Les classes III et IV de Miller ne permettent pas un recouvrement de la totalité de la racine dénudée. La seule chose qui pourra être obtenue est l'aménagement du complexe muco-gingival à la base de la dent concernée.
Le traitement le plus difficile de la thérapeutique des tissus mous du parodonte est la reconstruction des papilles inter dentaires qui ont été perdues. Quelle que soit la technique chirurgicale employée, le résultat final laissera à désirer et cela d'autant plus que la distance crête osseuse-point de contact sera importante (Tarnow et al. 1992). Les solutions simples n'existent pas et il faudra associer à la chirurgie parodontale la prothèse ou l'orthodontie (fig. 16 à 19).
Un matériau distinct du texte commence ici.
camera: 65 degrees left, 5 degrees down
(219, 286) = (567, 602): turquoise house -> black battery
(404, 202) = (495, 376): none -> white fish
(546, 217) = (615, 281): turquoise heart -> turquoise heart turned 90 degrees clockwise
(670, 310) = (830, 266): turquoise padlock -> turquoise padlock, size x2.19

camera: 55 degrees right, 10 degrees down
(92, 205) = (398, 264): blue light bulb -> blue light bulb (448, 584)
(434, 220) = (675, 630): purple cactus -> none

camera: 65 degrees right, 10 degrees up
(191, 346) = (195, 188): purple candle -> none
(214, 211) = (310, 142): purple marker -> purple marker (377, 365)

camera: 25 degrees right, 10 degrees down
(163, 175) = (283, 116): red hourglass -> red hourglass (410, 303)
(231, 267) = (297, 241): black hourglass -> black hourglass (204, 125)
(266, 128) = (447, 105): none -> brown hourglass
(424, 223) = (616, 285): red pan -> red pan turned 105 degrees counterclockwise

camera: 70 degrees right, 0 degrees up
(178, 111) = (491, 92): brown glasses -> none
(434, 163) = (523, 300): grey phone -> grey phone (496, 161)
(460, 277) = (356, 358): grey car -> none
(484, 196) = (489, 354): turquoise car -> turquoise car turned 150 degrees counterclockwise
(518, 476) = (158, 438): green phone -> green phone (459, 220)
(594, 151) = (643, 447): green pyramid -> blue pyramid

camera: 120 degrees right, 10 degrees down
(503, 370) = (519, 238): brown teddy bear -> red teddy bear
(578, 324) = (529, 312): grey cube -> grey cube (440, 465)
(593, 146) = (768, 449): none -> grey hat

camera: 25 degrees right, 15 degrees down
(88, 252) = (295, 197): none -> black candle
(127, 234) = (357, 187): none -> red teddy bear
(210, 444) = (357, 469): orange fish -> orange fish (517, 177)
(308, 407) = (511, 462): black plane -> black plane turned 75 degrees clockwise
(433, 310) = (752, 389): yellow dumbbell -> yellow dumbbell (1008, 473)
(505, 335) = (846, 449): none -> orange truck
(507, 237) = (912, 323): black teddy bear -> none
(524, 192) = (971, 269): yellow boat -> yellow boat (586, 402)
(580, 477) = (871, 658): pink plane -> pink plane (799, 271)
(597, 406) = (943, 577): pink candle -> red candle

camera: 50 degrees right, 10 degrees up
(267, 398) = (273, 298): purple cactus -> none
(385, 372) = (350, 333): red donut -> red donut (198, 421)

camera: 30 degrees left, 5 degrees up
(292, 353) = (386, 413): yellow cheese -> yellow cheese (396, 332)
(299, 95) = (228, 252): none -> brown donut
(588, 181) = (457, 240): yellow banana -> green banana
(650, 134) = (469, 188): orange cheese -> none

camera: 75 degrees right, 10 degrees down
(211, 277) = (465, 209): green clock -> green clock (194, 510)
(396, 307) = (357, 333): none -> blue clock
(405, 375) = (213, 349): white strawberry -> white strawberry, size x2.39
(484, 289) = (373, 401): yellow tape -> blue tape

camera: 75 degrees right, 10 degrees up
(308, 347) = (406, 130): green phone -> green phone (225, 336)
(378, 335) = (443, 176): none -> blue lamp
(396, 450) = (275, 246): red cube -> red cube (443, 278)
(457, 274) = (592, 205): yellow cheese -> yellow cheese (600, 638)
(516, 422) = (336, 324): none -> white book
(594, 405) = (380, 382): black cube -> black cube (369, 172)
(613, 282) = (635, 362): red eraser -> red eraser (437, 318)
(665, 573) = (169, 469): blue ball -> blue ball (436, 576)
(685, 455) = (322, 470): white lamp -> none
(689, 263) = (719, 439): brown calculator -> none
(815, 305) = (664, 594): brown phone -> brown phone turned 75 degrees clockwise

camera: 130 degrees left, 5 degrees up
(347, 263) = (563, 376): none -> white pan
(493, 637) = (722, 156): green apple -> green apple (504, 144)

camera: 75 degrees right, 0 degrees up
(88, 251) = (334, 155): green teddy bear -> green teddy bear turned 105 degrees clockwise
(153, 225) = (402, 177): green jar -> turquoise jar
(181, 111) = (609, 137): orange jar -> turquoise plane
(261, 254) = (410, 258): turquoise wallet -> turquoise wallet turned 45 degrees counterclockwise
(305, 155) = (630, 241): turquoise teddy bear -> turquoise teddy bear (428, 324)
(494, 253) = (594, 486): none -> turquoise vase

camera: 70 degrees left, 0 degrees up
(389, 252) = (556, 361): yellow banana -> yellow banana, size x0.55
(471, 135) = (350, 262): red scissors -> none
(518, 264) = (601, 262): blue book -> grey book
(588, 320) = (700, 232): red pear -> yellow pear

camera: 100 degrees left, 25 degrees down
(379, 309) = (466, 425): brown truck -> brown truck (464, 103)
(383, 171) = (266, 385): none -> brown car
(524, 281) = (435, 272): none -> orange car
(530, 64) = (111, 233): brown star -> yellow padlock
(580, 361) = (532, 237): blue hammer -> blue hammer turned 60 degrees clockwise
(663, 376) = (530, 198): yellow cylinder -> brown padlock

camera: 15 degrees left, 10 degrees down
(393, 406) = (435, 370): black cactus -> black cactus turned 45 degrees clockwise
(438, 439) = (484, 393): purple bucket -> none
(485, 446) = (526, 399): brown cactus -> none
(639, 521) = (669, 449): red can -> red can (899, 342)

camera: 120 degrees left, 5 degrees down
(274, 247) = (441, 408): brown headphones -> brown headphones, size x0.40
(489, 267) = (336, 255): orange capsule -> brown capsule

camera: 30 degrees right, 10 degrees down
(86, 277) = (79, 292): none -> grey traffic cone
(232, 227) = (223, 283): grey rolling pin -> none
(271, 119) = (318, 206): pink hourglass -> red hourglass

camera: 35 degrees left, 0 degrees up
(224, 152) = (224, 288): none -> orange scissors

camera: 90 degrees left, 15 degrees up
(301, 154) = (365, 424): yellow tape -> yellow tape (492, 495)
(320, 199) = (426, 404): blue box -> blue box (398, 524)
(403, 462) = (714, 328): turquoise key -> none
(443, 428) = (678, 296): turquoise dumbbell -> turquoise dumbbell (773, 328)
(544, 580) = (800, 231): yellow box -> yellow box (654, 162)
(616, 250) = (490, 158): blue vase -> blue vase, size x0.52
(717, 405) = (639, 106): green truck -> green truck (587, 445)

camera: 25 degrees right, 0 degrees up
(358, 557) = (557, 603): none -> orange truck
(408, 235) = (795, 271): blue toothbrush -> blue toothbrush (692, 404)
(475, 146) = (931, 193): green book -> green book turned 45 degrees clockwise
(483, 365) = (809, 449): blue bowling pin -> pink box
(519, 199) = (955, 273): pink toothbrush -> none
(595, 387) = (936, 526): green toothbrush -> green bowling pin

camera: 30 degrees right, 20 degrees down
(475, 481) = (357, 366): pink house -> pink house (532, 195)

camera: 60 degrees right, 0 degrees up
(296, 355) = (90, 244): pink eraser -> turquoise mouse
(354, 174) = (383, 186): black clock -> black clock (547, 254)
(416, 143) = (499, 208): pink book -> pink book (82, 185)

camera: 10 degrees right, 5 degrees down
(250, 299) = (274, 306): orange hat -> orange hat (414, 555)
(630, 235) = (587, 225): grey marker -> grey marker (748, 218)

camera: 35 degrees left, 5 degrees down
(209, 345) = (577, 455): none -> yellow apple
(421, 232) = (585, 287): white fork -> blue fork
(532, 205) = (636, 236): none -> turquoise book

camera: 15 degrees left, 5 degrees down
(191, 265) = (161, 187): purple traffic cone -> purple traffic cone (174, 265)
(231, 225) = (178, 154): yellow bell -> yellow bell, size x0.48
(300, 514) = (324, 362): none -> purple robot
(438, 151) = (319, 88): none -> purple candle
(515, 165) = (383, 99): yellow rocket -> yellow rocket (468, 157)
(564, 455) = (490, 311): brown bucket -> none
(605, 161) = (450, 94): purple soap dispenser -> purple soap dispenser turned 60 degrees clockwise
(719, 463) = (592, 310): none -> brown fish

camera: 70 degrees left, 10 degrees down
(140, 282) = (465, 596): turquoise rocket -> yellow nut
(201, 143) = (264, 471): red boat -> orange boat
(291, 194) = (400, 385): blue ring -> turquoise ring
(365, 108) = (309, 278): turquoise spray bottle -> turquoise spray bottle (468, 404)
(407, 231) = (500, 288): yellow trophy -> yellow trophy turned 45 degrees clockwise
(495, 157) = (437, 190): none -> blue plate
L'évolution de la chirurgie plastique parodontale n'est pas terminée. Des techniques nouvelles vont voir le jour (micro chirurgie, tissue engineering, etc.) mais nous ne devons pas oublier tout ce qui a déjà été fait auparavant par nos maitres : Goldman, Cohen, Langer, Smuckler, Corn, Miller,... pour ne citer qu'eux.
Une chose est certaine, c'est qu'un complexe mucogingival est pathologique quand les tissus gingivaux ne peuvent plus soutenir leur intégrité morphologique ou maintenir un attachement durable à la dent et à l'os sous-jacent et à ce moment là, l'intervention chirurgicale est indiquée.